Leaving my childhood bedroom behind // Moving out of my childhood home

Leaving my childhood bedroom behind // Moving out of my childhood home
Two months ago if you had uttered the words moving house to me I probably would have burst into tears. I was at work the morning my mum told me the house that I grew up in had sold and I starting balling like a baby.

To say I work on a front-facing reception desk, this wasn’t ideal and so my work chummies were rallying around me bringing me cheese toasties and cups of tea as I completely overreacted about something way out of my control. 

I had lived in the same house for sixteen years and despite three or four decorative changes, I had called the same bedroom my little happy place since I was four years old. The idea of leaving it behind made me feel physically sick. I’m a creature of habit you see and I like familiarity. 

With me already semi moved out for university, my parents thought it was the right time to start the next chapter of their adult lives by downsizing and relocating. My problem lay in the fact that my ‘new’ bedroom would actually be their spare room, nothing about it would really be my own and I was worried I would feel more like a lodger, if and when I moved back home post uni.

Leaving my childhood bedroom behind // Moving out of my childhood home
I wanted to keep my wackily painted magenta walls and disgusting carpet with sixteen years worth of make-up, coffee, fake tan stains and ghd burns. Not an all cream room where I would always feel like tiptoeing around and not daring to actually live in there. The bed not my own, the carpet not my own, even the bedside lamps, not my own.

I wanted my room.
Not only did leaving my personal space behind not sit well with me, but the fact my parents were moving out of the area where I grew up really upset me as well. They kept telling me that I “won’t care” once I have figured out my own life. What they forget is that technically I do still live at home!
I think that they believed that once you graduate university everybody automatically finds and a job and you buy a home of your own, leaving your parents behind forever more.

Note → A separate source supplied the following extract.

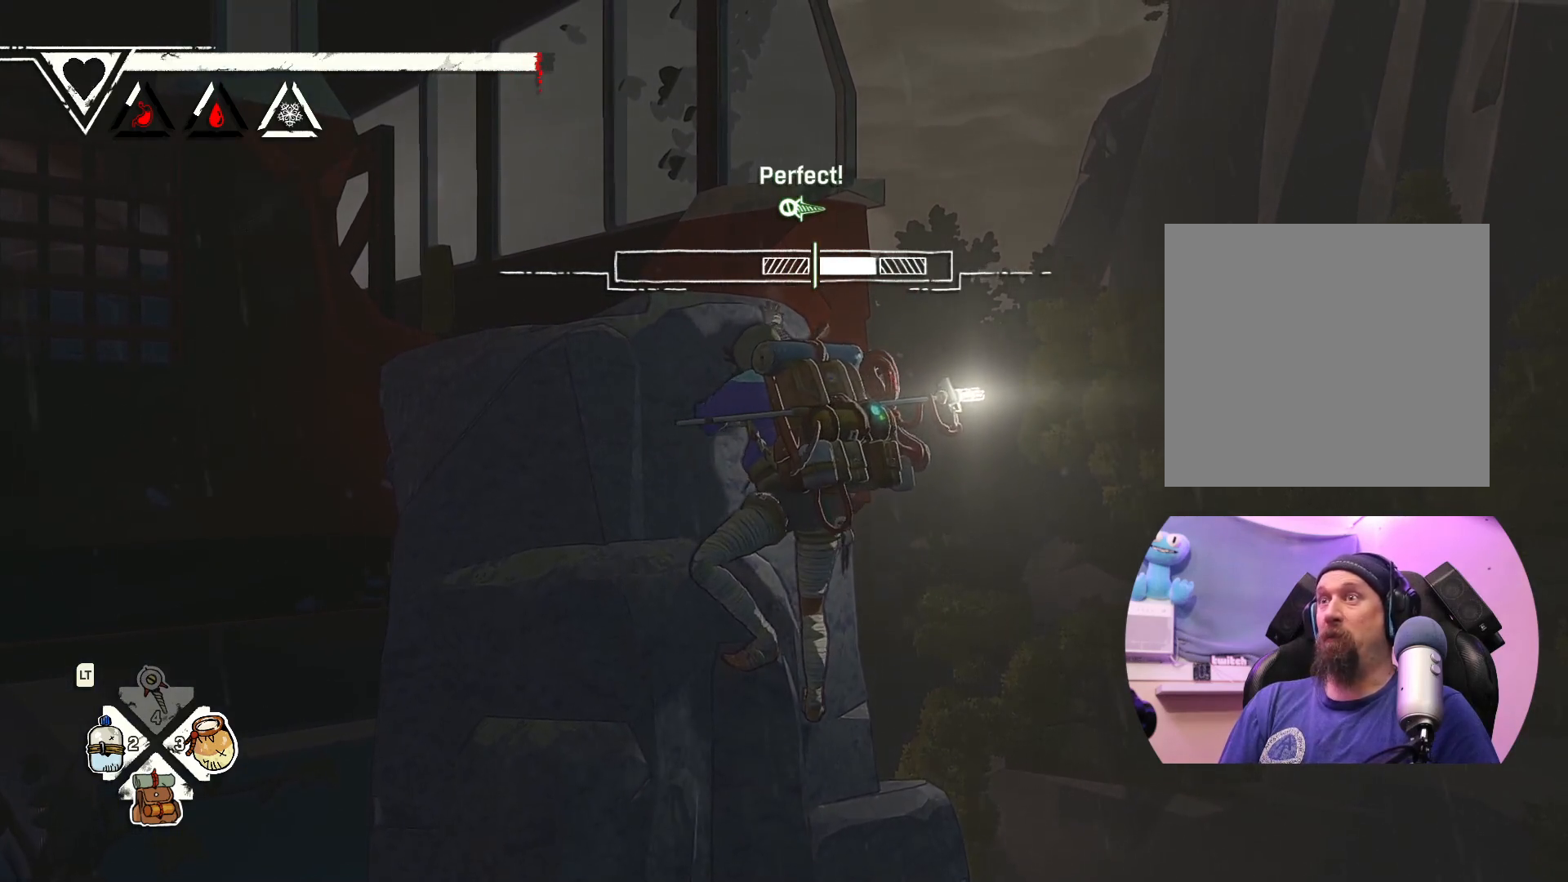
{"buttons": [], "left_stick": "center", "right_stick": "center", "events": []}
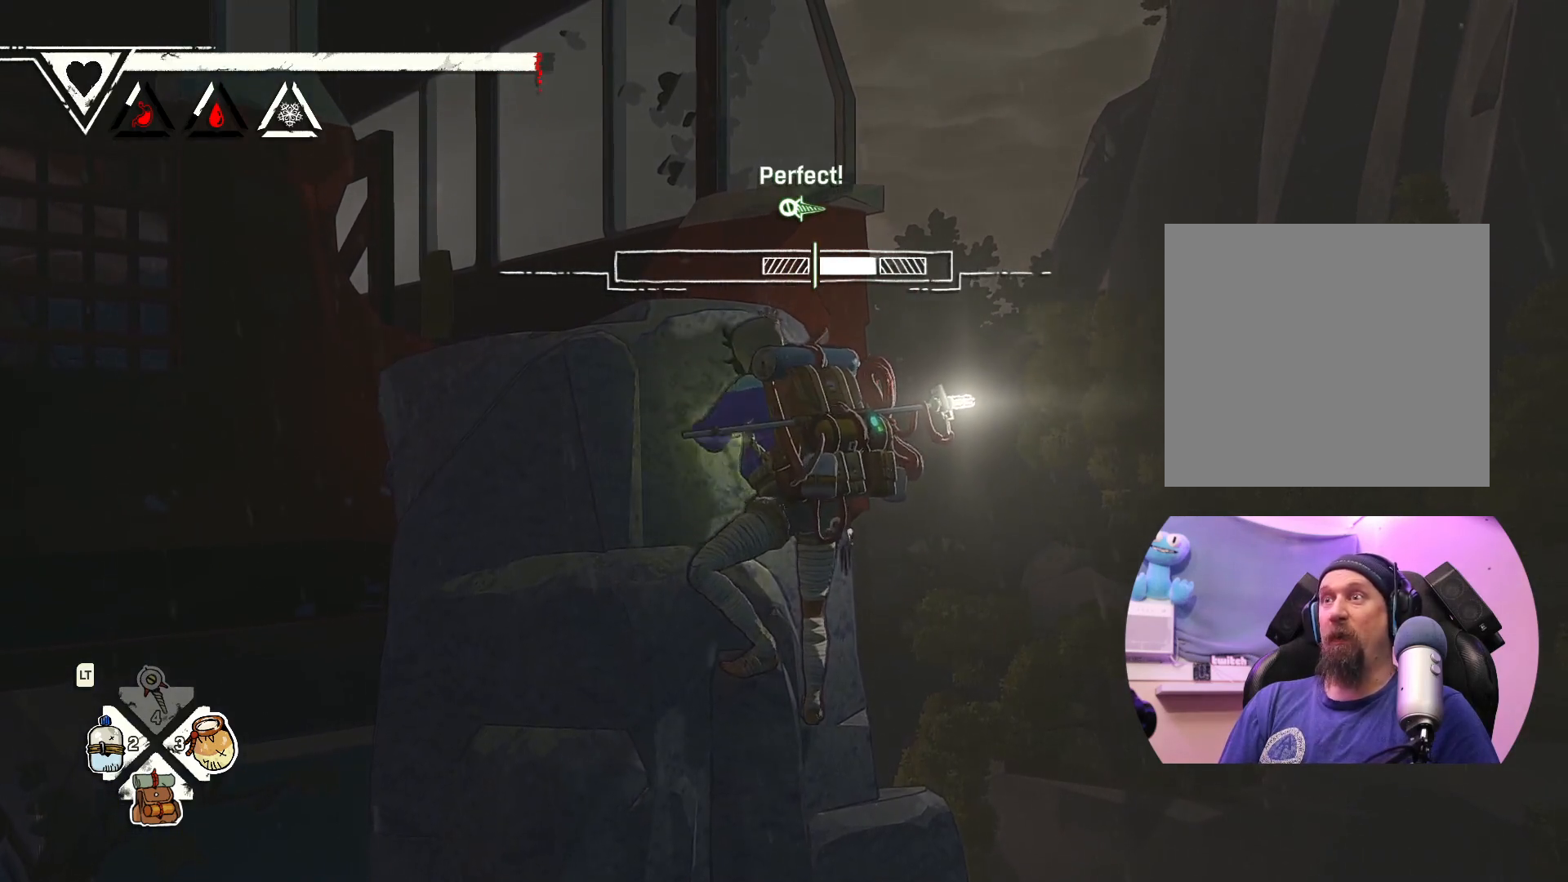
{"buttons": [], "left_stick": "center", "right_stick": "center", "events": []}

Leaving my childhood bedroom behind // Moving out of my childhood home

Last week I spent a whole day packing up my room into boxes and bin bags – I didn’t feel upset surprisingly as more exciting things are around the corner with regards to my living arrangements.
As you may know already, I am moving to London in a few weeks time to a place of my own, then after I have completed my work down there I have lined up another flat of my own for when I head back to Liverpool to finish off my degree. So in a nutshell, for the next year, I will be living independently which suits me just perfectly.
I decided to look at this positively, my parents will be happier and so will I, at nearly 21 I guess it is time to work it all out for myself! So 11 bin bags of rubbish and nine bags of items for charity later and I am left with my worldly possessions and all of the fizzing excitement that comes with living independently.
Have anybody else felt the same about moving house?